I read once that communion is the most complete form of prayer available to us: it involves the whole person, body, mind and soul. If that’s true, then I am not nearly as good at praying as I think I am, because communion is always uncomfortable for me, even nerve-wracking sometimes.

For one thing, I can never settle on what mood I should be in. I want to take it seriously, and yet I feel like I ought also to be joyful — after all, isn’t communion a celebration of God’s grace? Then there are the servers. I feel rude not looking them in the eye, and yet if I do I feel defenseless. I am afraid they might be able to look down to the very bottom of my soul, exposed by those awful words they say: "The body of Christ, broken for you."

"The blood of Christ, shed for you."

For me? Blood? What kind of God do I believe in, who offers me His body and his blood to chew and swallow?

Because, you see, I still don’t really believe it. Most of the time I don’t REALLY believe that I am lost, that what I have done — no, who I am — makes necessary the bloody and brutal murder of an innocent man. For me. I don’t believe it because I am so deeply twisted that I have lost the ability even to see my own emptiness. And I am afraid to believe it because I can’t imagine a love like that. And because, in all honesty, I don’t truly understand how a mangled figure hanging on a cross has the power to save my life. It’s too earthy, too close, too real. Too alive — flesh-and-blood love; Jesus, the carpenter.
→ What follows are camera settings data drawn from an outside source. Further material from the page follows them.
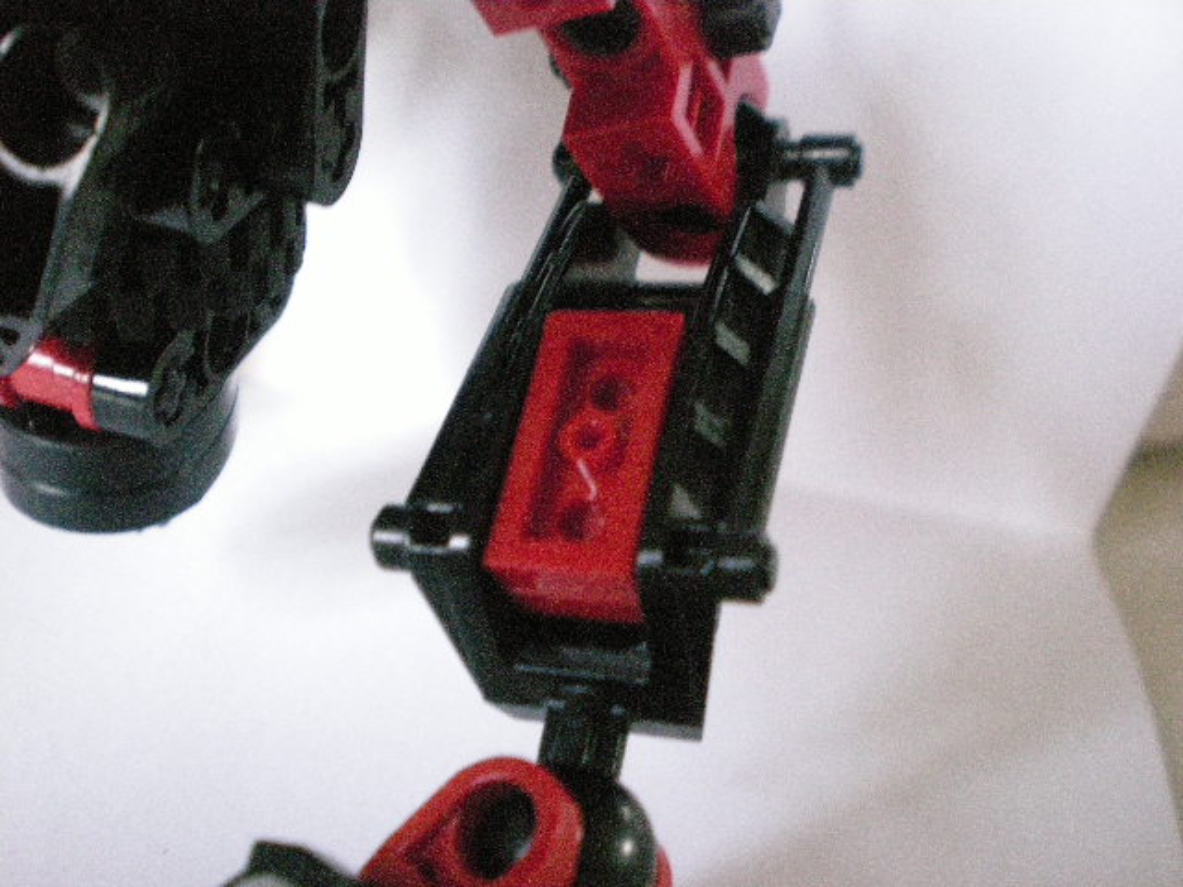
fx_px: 1299
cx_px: 592
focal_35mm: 38
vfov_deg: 37.7
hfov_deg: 49.0
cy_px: 444
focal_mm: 6.3
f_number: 3.1
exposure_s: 1/57.5
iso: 1000
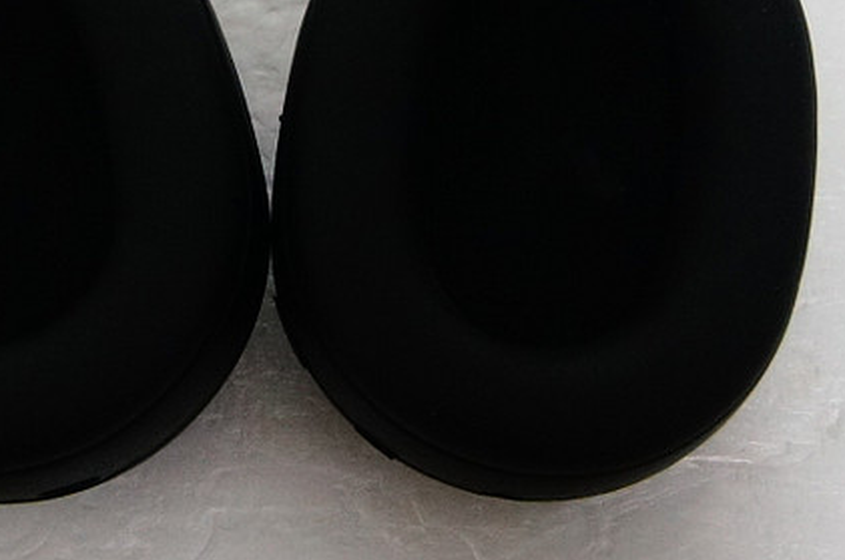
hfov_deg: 16.9
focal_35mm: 121
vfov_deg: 11.1
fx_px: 2835
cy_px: -132
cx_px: 258
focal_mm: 30
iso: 2000
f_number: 4.5
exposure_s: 1/60
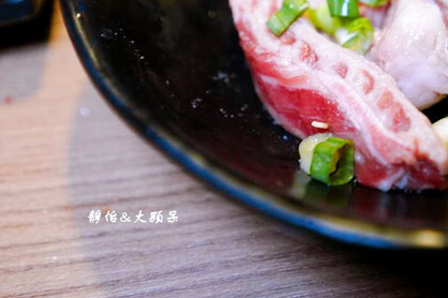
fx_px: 709
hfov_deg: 33.7
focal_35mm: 57
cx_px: 377
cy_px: 14
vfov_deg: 23.0
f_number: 2.8
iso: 320
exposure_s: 1/30
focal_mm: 28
I don’t understand it, and it scares me. It makes me cringe. And maybe that’s what it is about communion that makes it the deepest kind of prayer possible to humans: it is not on our terms. It is not sitting comfortably in my dorm room, conversing politely. It is much, much more. It is a confrontation with a God who is so different from us, so infinitely different — and yet also so capable, and what is more amazing, so WILLING to be one of us, to be part of us. This is God come down, God come in. God come to live with us and die with us, to stay just as vulnerable inside our skins every day as he was on that awful hill in Israel so long ago. To die a hundred times in me each day if that is what it takes — because when God said yes it was the biggest, deepest yes ever spoken: yes without conditions, yes right now and yes forever.